Little Evan, who lives in Maidstone, Kent, was only told he had the debilitating condition on February 8 this year after going to a laser tag birthday party with friends.
Within 15 minutes his calf muscle went into a cramp rendering him unable to join in - but his mother Laura Winter said this time it was much worse than the leg cramps he had experienced up to then.
Ms Winter took her son to the GP and he was referred for a blood test leading the family to receive a call saying Evan needed to be taken urgently to A&E.
Following further tests a doctor told the family he believed Evan had a condition called Duchenne Muscular Dystrophy (DMD) - a severe inherited disease that typically begins at age four and progresses rapidly, causing muscle loss and resulting in difficulties standing up.
The family is now raising money through a GoFundMe page to try to offer young Evan a 'normal' life.
Speaking to MailOnline, Ms Winter said: 'Evan would sometimes say he hated walking and it was thought to be a result of his autism because he was on his tiptoes a lot.
'He holds himself really rigid and is quite tense which was seen as another symptom.'
Ms Winter explained the severe cramp at a birthday party occurred just days before Evan's seventh birthday.
Ms Winter was shocked to discover she had passed on the faulty DMD gene to her son as she was not aware of any family history involving the condition
She said herself and her husband held hands 'very tightly' when receiving news of the diagnosis and it was a 'very quiet drive home'.
Ms Winter added: 'Sometimes it feels like we're just living in a parallel universe and it will all just end soon.
'If our little boy had had a blood test following his first appointment with the community pediatrics team three and a half years ago we'd have known a lot earlier.'
The doting mother described her son as 'hilarious' and 'such a funny little boy'.
She added: 'He absolutely loves dinosaurs and the Jurassic world. He's so funny and sweet and loving - he's very well loved by everyone who meets him. Everyone he meets he just fills with dinosaur fact after dinosaur fact.'
Ms Winter was shocked to discover she had passed on the faulty DMD gene to her son as she was not aware of any family history involving the condition.
She said: 'Until recently, we were a "normal" family, living a simple but "normal" life with our two beautiful children, Amelie and Evan.

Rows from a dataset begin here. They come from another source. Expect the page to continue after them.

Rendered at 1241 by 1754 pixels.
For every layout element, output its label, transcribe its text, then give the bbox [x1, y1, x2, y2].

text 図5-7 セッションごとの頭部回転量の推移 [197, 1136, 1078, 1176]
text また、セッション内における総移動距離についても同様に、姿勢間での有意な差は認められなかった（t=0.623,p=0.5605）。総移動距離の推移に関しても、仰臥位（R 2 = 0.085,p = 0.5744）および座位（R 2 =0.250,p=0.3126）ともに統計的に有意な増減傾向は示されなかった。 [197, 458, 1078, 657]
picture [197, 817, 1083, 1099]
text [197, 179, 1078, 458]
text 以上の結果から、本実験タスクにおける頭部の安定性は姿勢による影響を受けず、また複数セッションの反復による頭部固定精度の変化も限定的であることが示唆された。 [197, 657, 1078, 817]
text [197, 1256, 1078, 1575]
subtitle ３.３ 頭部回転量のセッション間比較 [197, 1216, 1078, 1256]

We felt blessed beyond belief to have two happy and healthy children.'
The family are now trying to raise money to help Evan with his condition saying they are 'embarrassed' at having to turn to their friends, family and the public for help.
A GoFundMe page organised by Ms Winter reads: 'As Evan reaches his teenage years and early adulthood, he will become fully reliant on us for absolutely everything as the degeneration in his muscle accelerates.

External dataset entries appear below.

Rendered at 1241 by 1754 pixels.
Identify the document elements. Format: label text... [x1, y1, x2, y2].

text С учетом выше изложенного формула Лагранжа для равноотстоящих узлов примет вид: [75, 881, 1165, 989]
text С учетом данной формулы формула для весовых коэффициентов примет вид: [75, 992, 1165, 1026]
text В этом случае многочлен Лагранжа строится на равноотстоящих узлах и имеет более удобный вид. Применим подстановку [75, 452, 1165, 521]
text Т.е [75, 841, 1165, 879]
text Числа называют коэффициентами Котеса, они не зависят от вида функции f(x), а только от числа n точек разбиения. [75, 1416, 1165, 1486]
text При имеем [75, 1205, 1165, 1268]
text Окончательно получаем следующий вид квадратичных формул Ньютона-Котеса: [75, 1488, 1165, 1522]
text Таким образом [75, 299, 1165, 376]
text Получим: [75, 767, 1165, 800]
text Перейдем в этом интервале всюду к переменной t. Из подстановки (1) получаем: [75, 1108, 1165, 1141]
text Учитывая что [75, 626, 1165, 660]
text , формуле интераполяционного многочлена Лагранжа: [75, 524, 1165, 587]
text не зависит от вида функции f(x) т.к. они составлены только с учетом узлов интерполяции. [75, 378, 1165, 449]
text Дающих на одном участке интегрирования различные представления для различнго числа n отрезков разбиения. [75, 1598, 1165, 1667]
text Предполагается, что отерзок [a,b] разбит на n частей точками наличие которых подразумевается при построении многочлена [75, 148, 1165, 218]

'The caveat, we can't afford a home that can be made suitable, despite being a two working parent household, with local prices of properties that could be adapted marketing for between £500-600,000.
'We can't increase our working hours and miss precious time with our boy. We can't move to a cheaper area as we have our support networks, friends, children's school and medical teams locally. We are essentially stuck in a system that is broken and cannot offer any assistance.

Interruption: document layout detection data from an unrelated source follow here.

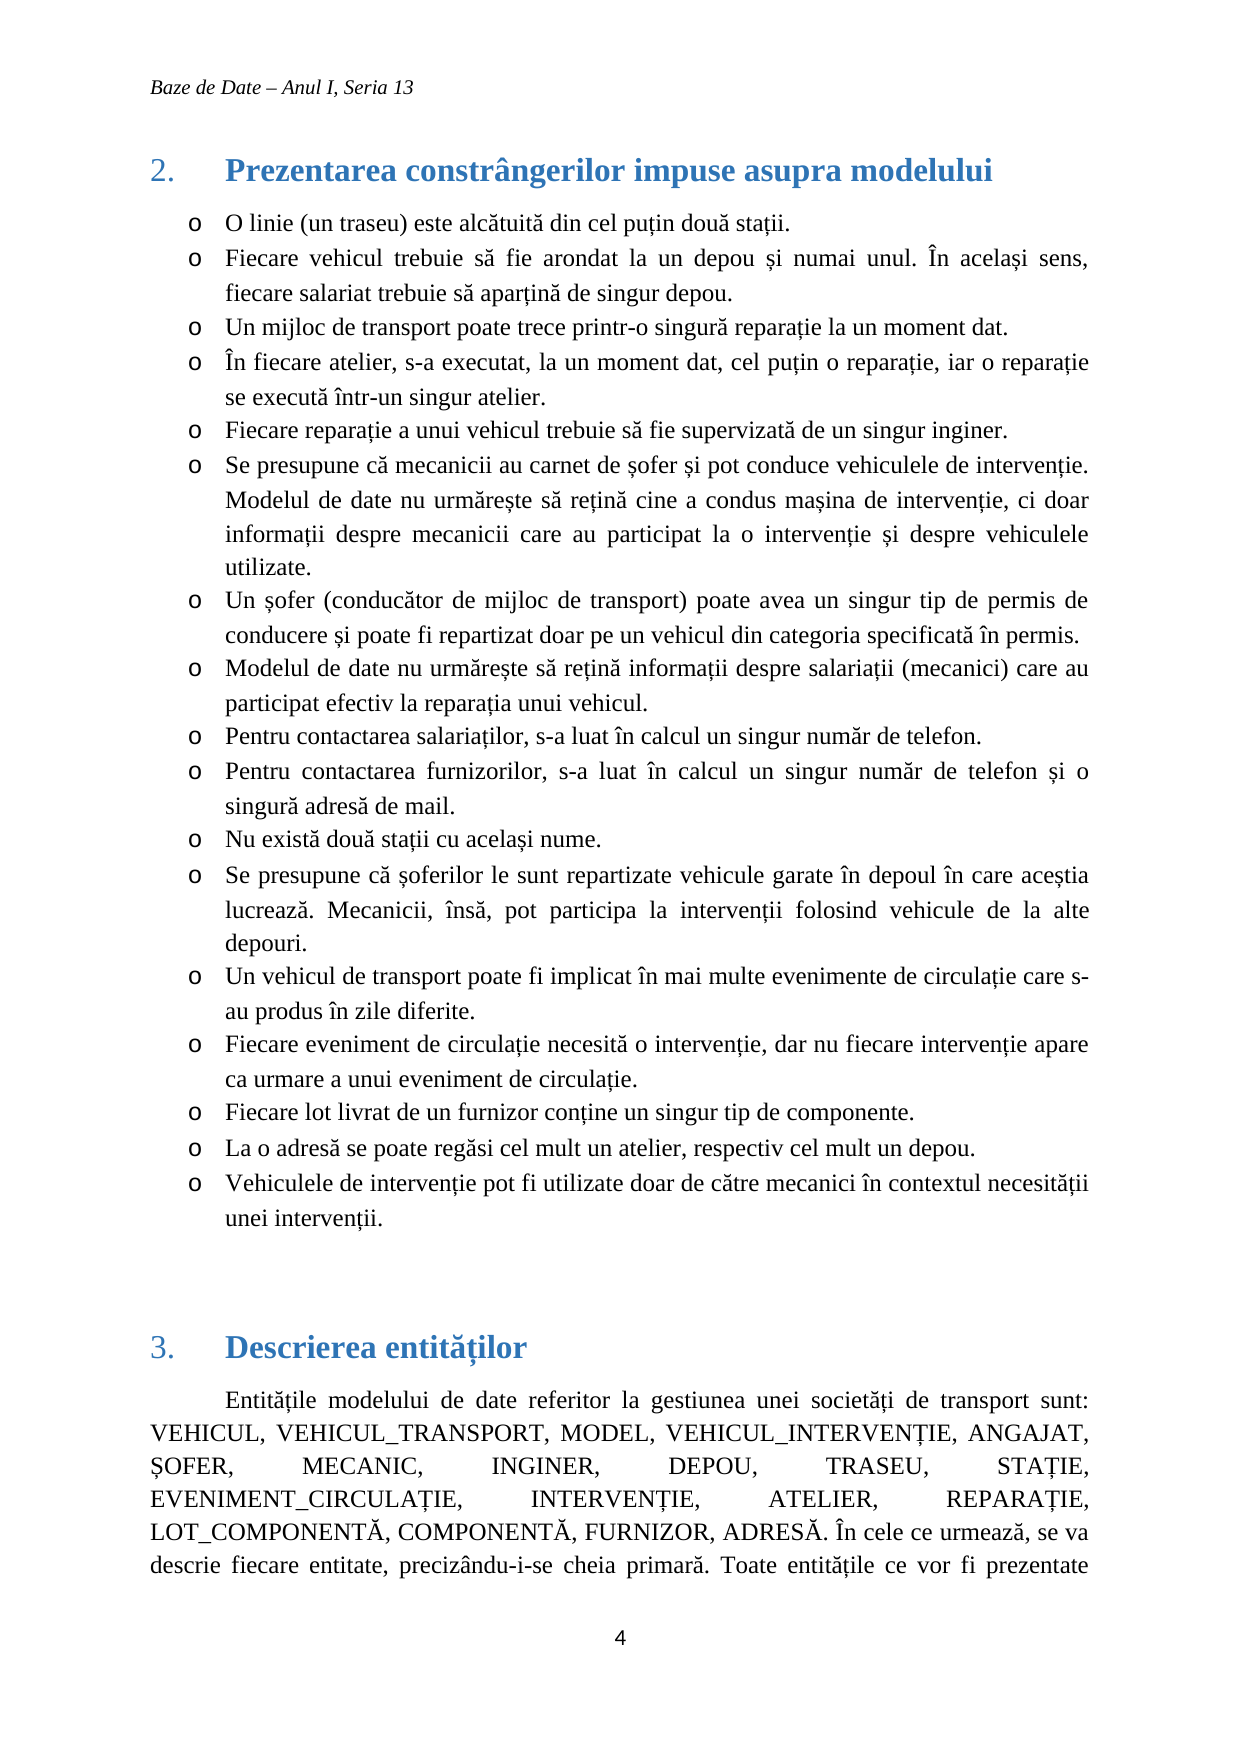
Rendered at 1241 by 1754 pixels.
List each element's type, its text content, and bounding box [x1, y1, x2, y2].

list Modelul de date nu urmărește să rețină informații despre salariații (mecanici) care au participat efectiv la reparația unui vehicul. [187, 653, 1090, 717]
list Nu există două stații cu același nume. [187, 824, 1090, 855]
list Fiecare lot livrat de un furnizor conține un singur tip de componente. [187, 1097, 1090, 1128]
list Fiecare reparație a unui vehicul trebuie să fie supervizată de un singur inginer. [187, 415, 1090, 446]
list Un șofer (conducător de mijloc de transport) poate avea un singur tip de permis de conducere și poate fi repartizat doar pe un vehicul din categoria specificată în permis. [187, 585, 1090, 648]
list Pentru contactarea furnizorilor, s-a luat în calcul un singur număr de telefon și o singură adresă de mail. [187, 756, 1090, 820]
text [150, 1385, 1090, 1579]
list În fiecare atelier, s-a executat, la un moment dat, cel puțin o reparație, iar o reparație se execută într-un singur atelier. [187, 347, 1090, 411]
list Un mijloc de transport poate trece printr-o singură reparație la un moment dat. [187, 312, 1090, 342]
list La o adresă se poate regăsi cel mult un atelier, respectiv cel mult un depou. [187, 1133, 1090, 1163]
list Vehiculele de intervenție pot fi utilizate doar de către mecanici în contextul necesității unei intervenții. [187, 1168, 1090, 1232]
list Se presupune că șoferilor le sunt repartizate vehicule garate în depoul în care aceștia lucrează. Mecanicii, însă, pot participa la intervenții folosind vehicule de la alte depouri. [187, 860, 1090, 957]
list Fiecare eveniment de circulație necesită o intervenție, dar nu fiecare intervenție apare ca urmare a unui eveniment de circulație. [187, 1029, 1090, 1093]
list O linie (un traseu) este alcătuită din cel puțin două stații. [187, 208, 1090, 239]
list Pentru contactarea salariaților, s-a luat în calcul un singur număr de telefon. [187, 721, 1090, 752]
subtitle Prezentarea constrângerilor impuse asupra modelului [150, 150, 1090, 188]
list Se presupune că mecanicii au carnet de șofer și pot conduce vehiculele de intervenție. Modelul de date nu urmărește să rețină cine a condus mașina de intervenție, ci doar informații despre mecanicii care au participat la o intervenție și despre vehiculele utilizate. [187, 451, 1090, 580]
subtitle Descrierea entităților [150, 1327, 1090, 1366]
list Un vehicul de transport poate fi implicat în mai multe evenimente de circulație care s-au produs în zile diferite. [187, 961, 1090, 1025]
list Fiecare vehicul trebuie să fie arondat la un depou și numai unul. În același sens, fiecare salariat trebuie să aparțină de singur depou. [187, 243, 1090, 307]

'We can't save our beautiful little boy from this awful, horrendous disease but we will try with everything we have to give him a safe and comfortable home, where he can have the best childhood we can give him.'
Ms Winter told MailOnline Evan's symptoms had 'never been signifcant enough to put into Google' and she believed there should be more awareness around DMD.
'If parents feel like there's something not quite right - trust your gut, push harder,' she concluded.